Restate every line of the material, word for word.

#### DATA PROVIDED:
'''

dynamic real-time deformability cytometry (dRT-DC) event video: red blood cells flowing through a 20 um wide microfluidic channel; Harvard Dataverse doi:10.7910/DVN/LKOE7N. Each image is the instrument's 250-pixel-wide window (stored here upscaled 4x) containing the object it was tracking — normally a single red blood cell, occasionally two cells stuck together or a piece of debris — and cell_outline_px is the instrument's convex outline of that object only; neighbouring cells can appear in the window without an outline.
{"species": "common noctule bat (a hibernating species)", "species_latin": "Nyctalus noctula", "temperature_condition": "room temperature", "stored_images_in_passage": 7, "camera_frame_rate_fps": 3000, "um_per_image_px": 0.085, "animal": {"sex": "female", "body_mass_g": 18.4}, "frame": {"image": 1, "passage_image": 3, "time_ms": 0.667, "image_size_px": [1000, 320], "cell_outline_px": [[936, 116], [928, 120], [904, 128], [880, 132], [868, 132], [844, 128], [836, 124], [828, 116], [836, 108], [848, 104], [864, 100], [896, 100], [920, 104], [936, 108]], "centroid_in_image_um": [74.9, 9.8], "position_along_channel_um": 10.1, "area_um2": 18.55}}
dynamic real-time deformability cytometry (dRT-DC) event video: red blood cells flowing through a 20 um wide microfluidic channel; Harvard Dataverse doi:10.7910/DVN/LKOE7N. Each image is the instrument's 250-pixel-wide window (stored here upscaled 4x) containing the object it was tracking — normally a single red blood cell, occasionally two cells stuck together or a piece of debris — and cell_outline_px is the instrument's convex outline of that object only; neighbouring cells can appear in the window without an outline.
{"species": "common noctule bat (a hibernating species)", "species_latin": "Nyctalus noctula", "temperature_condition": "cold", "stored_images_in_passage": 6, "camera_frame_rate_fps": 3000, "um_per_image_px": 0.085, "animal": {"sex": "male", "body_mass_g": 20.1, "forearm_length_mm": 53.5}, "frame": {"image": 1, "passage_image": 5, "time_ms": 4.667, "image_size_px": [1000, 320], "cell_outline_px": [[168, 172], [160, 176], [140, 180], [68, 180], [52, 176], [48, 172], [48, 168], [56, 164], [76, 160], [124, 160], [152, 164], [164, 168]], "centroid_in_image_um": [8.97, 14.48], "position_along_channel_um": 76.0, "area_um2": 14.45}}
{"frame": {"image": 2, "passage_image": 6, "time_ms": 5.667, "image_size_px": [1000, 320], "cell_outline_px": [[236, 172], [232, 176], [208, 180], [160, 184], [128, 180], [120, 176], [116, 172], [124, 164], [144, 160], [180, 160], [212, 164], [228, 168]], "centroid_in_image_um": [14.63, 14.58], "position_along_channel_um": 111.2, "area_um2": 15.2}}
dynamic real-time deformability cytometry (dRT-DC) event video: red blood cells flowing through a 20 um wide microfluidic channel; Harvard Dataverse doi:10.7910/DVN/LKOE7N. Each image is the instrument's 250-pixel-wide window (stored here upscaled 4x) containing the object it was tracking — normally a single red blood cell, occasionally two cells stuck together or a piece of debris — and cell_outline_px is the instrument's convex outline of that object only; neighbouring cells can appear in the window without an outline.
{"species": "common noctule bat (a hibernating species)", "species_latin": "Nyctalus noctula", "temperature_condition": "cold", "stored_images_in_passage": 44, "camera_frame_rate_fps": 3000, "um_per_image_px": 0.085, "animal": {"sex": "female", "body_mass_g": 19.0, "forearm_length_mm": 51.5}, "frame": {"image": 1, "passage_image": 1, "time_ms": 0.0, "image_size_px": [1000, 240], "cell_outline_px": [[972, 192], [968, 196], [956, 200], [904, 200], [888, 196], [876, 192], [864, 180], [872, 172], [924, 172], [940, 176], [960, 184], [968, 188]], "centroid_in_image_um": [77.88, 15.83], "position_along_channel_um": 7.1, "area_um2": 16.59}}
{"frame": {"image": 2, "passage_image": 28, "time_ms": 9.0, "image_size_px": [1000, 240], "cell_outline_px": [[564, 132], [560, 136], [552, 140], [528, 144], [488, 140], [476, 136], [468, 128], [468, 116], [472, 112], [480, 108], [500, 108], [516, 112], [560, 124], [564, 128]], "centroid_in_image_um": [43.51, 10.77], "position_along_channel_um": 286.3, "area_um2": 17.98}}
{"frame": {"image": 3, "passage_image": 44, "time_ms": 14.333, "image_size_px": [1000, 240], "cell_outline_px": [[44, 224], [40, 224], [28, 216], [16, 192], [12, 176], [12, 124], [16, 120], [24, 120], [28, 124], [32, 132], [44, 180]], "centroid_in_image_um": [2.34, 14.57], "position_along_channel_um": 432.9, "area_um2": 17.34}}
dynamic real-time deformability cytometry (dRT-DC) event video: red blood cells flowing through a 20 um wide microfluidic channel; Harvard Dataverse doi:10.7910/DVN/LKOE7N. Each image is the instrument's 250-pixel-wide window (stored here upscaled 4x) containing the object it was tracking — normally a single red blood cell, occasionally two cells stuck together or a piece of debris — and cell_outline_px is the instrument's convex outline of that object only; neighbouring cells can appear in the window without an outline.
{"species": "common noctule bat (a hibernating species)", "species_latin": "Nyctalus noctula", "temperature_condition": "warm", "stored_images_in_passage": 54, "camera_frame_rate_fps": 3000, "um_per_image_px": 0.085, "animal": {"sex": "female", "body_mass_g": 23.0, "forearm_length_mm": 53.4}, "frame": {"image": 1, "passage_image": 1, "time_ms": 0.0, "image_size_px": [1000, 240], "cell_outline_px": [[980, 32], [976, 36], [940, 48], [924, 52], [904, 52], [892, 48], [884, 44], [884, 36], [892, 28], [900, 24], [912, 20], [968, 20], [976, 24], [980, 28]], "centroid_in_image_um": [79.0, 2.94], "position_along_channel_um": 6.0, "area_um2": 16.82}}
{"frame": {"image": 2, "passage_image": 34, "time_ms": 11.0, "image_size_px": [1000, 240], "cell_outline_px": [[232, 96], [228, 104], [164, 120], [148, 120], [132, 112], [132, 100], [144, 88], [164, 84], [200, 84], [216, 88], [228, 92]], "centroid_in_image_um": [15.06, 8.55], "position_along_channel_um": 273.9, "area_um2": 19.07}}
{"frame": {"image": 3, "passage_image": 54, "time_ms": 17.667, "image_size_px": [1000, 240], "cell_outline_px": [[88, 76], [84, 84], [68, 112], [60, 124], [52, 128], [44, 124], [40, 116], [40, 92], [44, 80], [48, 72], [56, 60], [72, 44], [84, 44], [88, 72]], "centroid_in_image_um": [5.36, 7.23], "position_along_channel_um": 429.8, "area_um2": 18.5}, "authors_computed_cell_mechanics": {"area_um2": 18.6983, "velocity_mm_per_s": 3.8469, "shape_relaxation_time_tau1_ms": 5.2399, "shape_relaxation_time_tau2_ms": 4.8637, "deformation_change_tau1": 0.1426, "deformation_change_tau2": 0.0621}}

'''

#### EXERCISE ANSWER:
dynamic real-time deformability cytometry (dRT-DC) event video: red blood cells flowing through a 20 um wide microfluidic channel; Harvard Dataverse doi:10.7910/DVN/LKOE7N. Each image is the instrument's 250-pixel-wide window (stored here upscaled 4x) containing the object it was tracking — normally a single red blood cell, occasionally two cells stuck together or a piece of debris — and cell_outline_px is the instrument's convex outline of that object only; neighbouring cells can appear in the window without an outline.
{"species": "common noctule bat (a hibernating species)", "species_latin": "Nyctalus noctula", "temperature_condition": "room temperature", "stored_images_in_passage": 7, "camera_frame_rate_fps": 3000, "um_per_image_px": 0.085, "animal": {"sex": "female", "body_mass_g": 18.4}, "frame": {"image": 1, "passage_image": 3, "time_ms": 0.667, "image_size_px": [1000, 320], "cell_outline_px": [[936, 116], [928, 120], [904, 128], [880, 132], [868, 132], [844, 128], [836, 124], [828, 116], [836, 108], [848, 104], [864, 100], [896, 100], [920, 104], [936, 108]], "centroid_in_image_um": [74.9, 9.8], "position_along_channel_um": 10.1, "area_um2": 18.55}}
dynamic real-time deformability cytometry (dRT-DC) event video: red blood cells flowing through a 20 um wide microfluidic channel; Harvard Dataverse doi:10.7910/DVN/LKOE7N. Each image is the instrument's 250-pixel-wide window (stored here upscaled 4x) containing the object it was tracking — normally a single red blood cell, occasionally two cells stuck together or a piece of debris — and cell_outline_px is the instrument's convex outline of that object only; neighbouring cells can appear in the window without an outline.
{"species": "common noctule bat (a hibernating species)", "species_latin": "Nyctalus noctula", "temperature_condition": "cold", "stored_images_in_passage": 6, "camera_frame_rate_fps": 3000, "um_per_image_px": 0.085, "animal": {"sex": "male", "body_mass_g": 20.1, "forearm_length_mm": 53.5}, "frame": {"image": 1, "passage_image": 5, "time_ms": 4.667, "image_size_px": [1000, 320], "cell_outline_px": [[168, 172], [160, 176], [140, 180], [68, 180], [52, 176], [48, 172], [48, 168], [56, 164], [76, 160], [124, 160], [152, 164], [164, 168]], "centroid_in_image_um": [8.97, 14.48], "position_along_channel_um": 76.0, "area_um2": 14.45}}
{"frame": {"image": 2, "passage_image": 6, "time_ms": 5.667, "image_size_px": [1000, 320], "cell_outline_px": [[236, 172], [232, 176], [208, 180], [160, 184], [128, 180], [120, 176], [116, 172], [124, 164], [144, 160], [180, 160], [212, 164], [228, 168]], "centroid_in_image_um": [14.63, 14.58], "position_along_channel_um": 111.2, "area_um2": 15.2}}
dynamic real-time deformability cytometry (dRT-DC) event video: red blood cells flowing through a 20 um wide microfluidic channel; Harvard Dataverse doi:10.7910/DVN/LKOE7N. Each image is the instrument's 250-pixel-wide window (stored here upscaled 4x) containing the object it was tracking — normally a single red blood cell, occasionally two cells stuck together or a piece of debris — and cell_outline_px is the instrument's convex outline of that object only; neighbouring cells can appear in the window without an outline.
{"species": "common noctule bat (a hibernating species)", "species_latin": "Nyctalus noctula", "temperature_condition": "cold", "stored_images_in_passage": 44, "camera_frame_rate_fps": 3000, "um_per_image_px": 0.085, "animal": {"sex": "female", "body_mass_g": 19.0, "forearm_length_mm": 51.5}, "frame": {"image": 1, "passage_image": 1, "time_ms": 0.0, "image_size_px": [1000, 240], "cell_outline_px": [[972, 192], [968, 196], [956, 200], [904, 200], [888, 196], [876, 192], [864, 180], [872, 172], [924, 172], [940, 176], [960, 184], [968, 188]], "centroid_in_image_um": [77.88, 15.83], "position_along_channel_um": 7.1, "area_um2": 16.59}}
{"frame": {"image": 2, "passage_image": 28, "time_ms": 9.0, "image_size_px": [1000, 240], "cell_outline_px": [[564, 132], [560, 136], [552, 140], [528, 144], [488, 140], [476, 136], [468, 128], [468, 116], [472, 112], [480, 108], [500, 108], [516, 112], [560, 124], [564, 128]], "centroid_in_image_um": [43.51, 10.77], "position_along_channel_um": 286.3, "area_um2": 17.98}}
{"frame": {"image": 3, "passage_image": 44, "time_ms": 14.333, "image_size_px": [1000, 240], "cell_outline_px": [[44, 224], [40, 224], [28, 216], [16, 192], [12, 176], [12, 124], [16, 120], [24, 120], [28, 124], [32, 132], [44, 180]], "centroid_in_image_um": [2.34, 14.57], "position_along_channel_um": 432.9, "area_um2": 17.34}}
dynamic real-time deformability cytometry (dRT-DC) event video: red blood cells flowing through a 20 um wide microfluidic channel; Harvard Dataverse doi:10.7910/DVN/LKOE7N. Each image is the instrument's 250-pixel-wide window (stored here upscaled 4x) containing the object it was tracking — normally a single red blood cell, occasionally two cells stuck together or a piece of debris — and cell_outline_px is the instrument's convex outline of that object only; neighbouring cells can appear in the window without an outline.
{"species": "common noctule bat (a hibernating species)", "species_latin": "Nyctalus noctula", "temperature_condition": "warm", "stored_images_in_passage": 54, "camera_frame_rate_fps": 3000, "um_per_image_px": 0.085, "animal": {"sex": "female", "body_mass_g": 23.0, "forearm_length_mm": 53.4}, "frame": {"image": 1, "passage_image": 1, "time_ms": 0.0, "image_size_px": [1000, 240], "cell_outline_px": [[980, 32], [976, 36], [940, 48], [924, 52], [904, 52], [892, 48], [884, 44], [884, 36], [892, 28], [900, 24], [912, 20], [968, 20], [976, 24], [980, 28]], "centroid_in_image_um": [79.0, 2.94], "position_along_channel_um": 6.0, "area_um2": 16.82}}
{"frame": {"image": 2, "passage_image": 34, "time_ms": 11.0, "image_size_px": [1000, 240], "cell_outline_px": [[232, 96], [228, 104], [164, 120], [148, 120], [132, 112], [132, 100], [144, 88], [164, 84], [200, 84], [216, 88], [228, 92]], "centroid_in_image_um": [15.06, 8.55], "position_along_channel_um": 273.9, "area_um2": 19.07}}
{"frame": {"image": 3, "passage_image": 54, "time_ms": 17.667, "image_size_px": [1000, 240], "cell_outline_px": [[88, 76], [84, 84], [68, 112], [60, 124], [52, 128], [44, 124], [40, 116], [40, 92], [44, 80], [48, 72], [56, 60], [72, 44], [84, 44], [88, 72]], "centroid_in_image_um": [5.36, 7.23], "position_along_channel_um": 429.8, "area_um2": 18.5}, "authors_computed_cell_mechanics": {"area_um2": 18.6983, "velocity_mm_per_s": 3.8469, "shape_relaxation_time_tau1_ms": 5.2399, "shape_relaxation_time_tau2_ms": 4.8637, "deformation_change_tau1": 0.1426, "deformation_change_tau2": 0.0621}}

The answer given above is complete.